The humanitarian crisis that exists in my region is a “mass disaster.” I choose, however, to avoid the political rhetoric and appeal instead to essential human rights. In 2013, I founded the South Texas Human Rights Center, where I organize community initiatives to prevent the deaths of migrants in Texas’ brush country and ranchlands. I have gained permission to place water stations on country back roads and on private ranches by confronting the private, powerful and elite land-owners on humanitarian grounds. I ask, “Have you had migrants perish on your land?” So far, we have over 40 stations in place. Our water saves many lives. Even still, people die trying to reach the United States. Texas state law requires that all unidentified human remains (UHRs) are evaluated by medical examiners, but I learned that this was not the case for those who cross the border. I founded the STHRC to address this gap and to change the immigration policies that cause death. My prior work had often included community and labor organizing; I know how to reach people one-on-one and how to lead small groups in education and organization. Consistency, persistence and transparency create trust.
- STHRC is the only human-rights effort in Texas that works to prevent migrant deaths through advocacy, organizing and public-education that targets the root causes of regional migration.
- Placed over 100 water stations at the South Texas/Mexico border with plans to open 200 more by 2020.
- Systematizing forensic data collection of unidentified human remains and mapping unknown graves in 18 Texas border counties.

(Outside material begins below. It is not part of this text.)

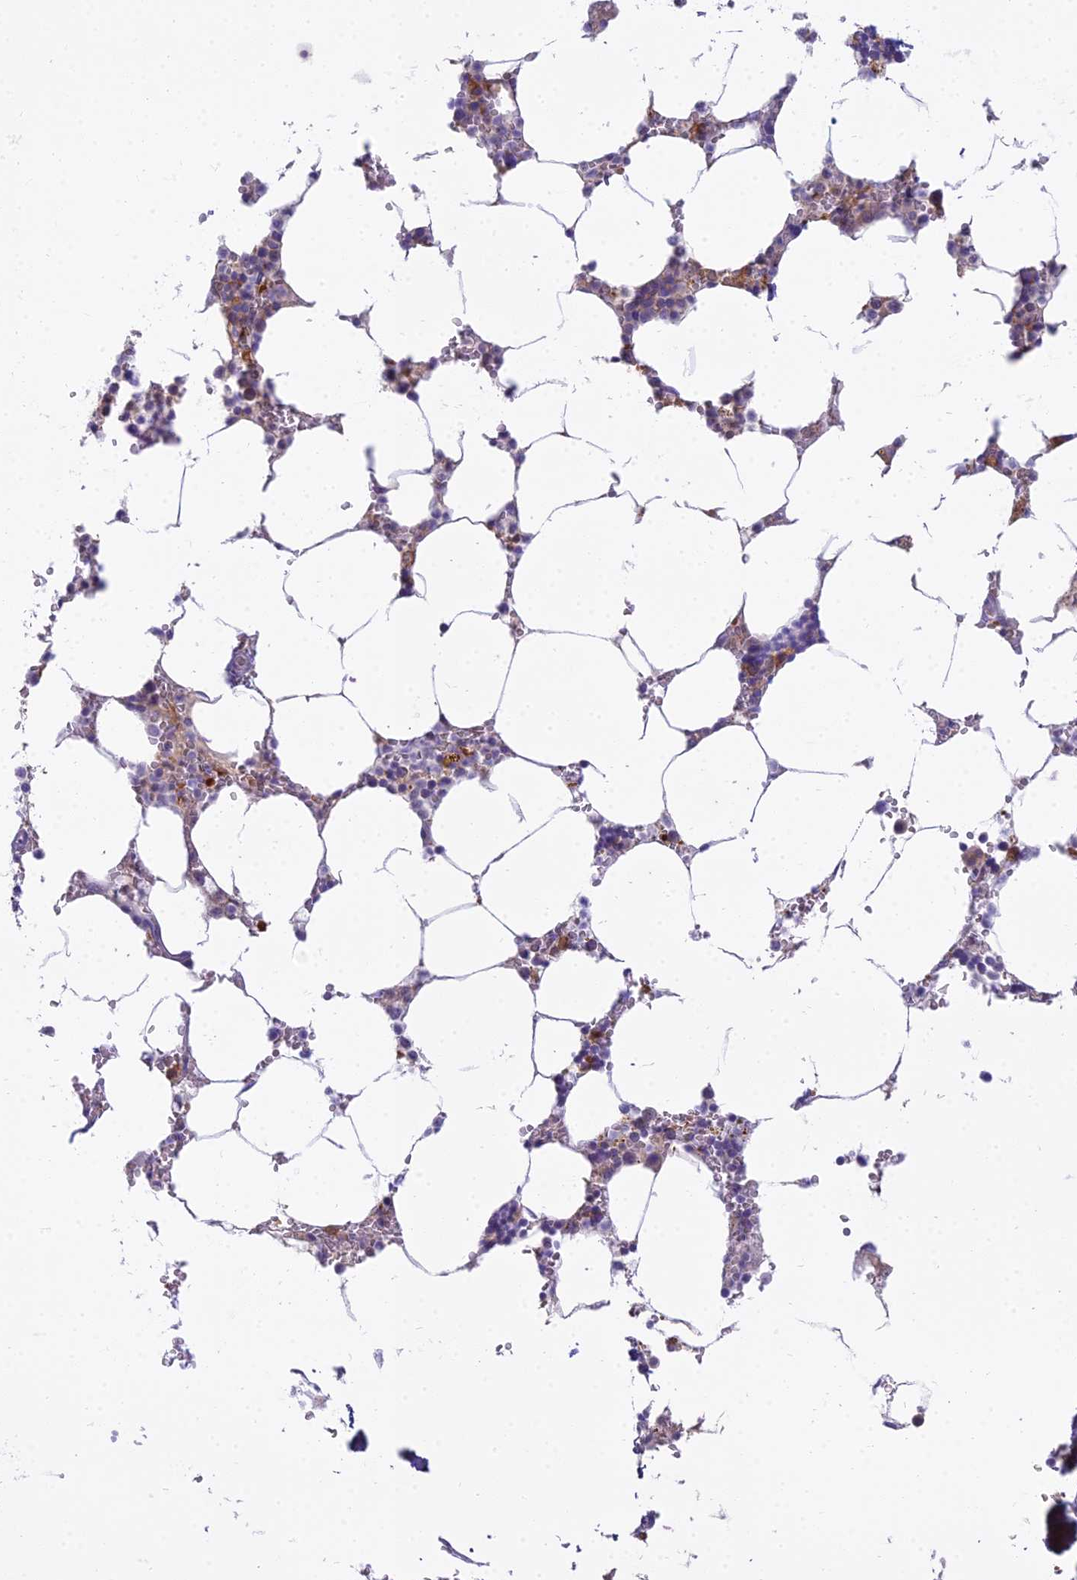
{"staining": {"intensity": "negative", "quantity": "none", "location": "none"}, "tissue": "bone marrow", "cell_type": "Hematopoietic cells", "image_type": "normal", "snomed": [{"axis": "morphology", "description": "Normal tissue, NOS"}, {"axis": "topography", "description": "Bone marrow"}], "caption": "Hematopoietic cells are negative for brown protein staining in normal bone marrow. The staining was performed using DAB (3,3'-diaminobenzidine) to visualize the protein expression in brown, while the nuclei were stained in blue with hematoxylin (Magnification: 20x).", "gene": "UBE2G1", "patient": {"sex": "male", "age": 70}}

When I took leave from my union work to care for my mother through her final illness, it gave me an unexpected opportunity to explore new projects. I chose to found the STHRC. As an experienced organizer, I was able to use my skills of diplomacy, negotiation and pushing people to take action to confront important challenges. This work is my coup de grace against injustice in the land of my roots, South Texas. My work to recover migrants’ bodies is very painful. Family members have little knowledge to share; I request searches by local officials and have established a framework to reconcile all forensic data of exhumed remains, missing-migrants reports, unknown graves and death certificates – all to assist families who turn to STHRC for help. Our reach extends to 18 South Texas counties in the border and brush-country, coastal bend area. Our best practices for processing and identifying UHRs have been developed with prominent partners, including the Brooks County Sherriff’s office, Texas State University, the Texas Guard, The Border Patrol and others, including Guatemalan, Salvadoran, Honduran and Mexican civic society stakeholders. I feel the anguish and desperation of family members whose loved ones are missing or lost. Law enforcement can be callous or uncaring, with few answers. Guides and coyotes (smugglers) are evasive and deceptive; consulate personnel are distant and lack follow-through. Families come to us; we listen, interview, and begin the search. We are the beacon, la fogata, for family members who are themselves undocumented and powerless. The STHRC is their only hope and voice. I look in the quagmire of relentless enforcement and detention; I search in the brush. I cannot forget that the people who suffer are those who strive for a better life.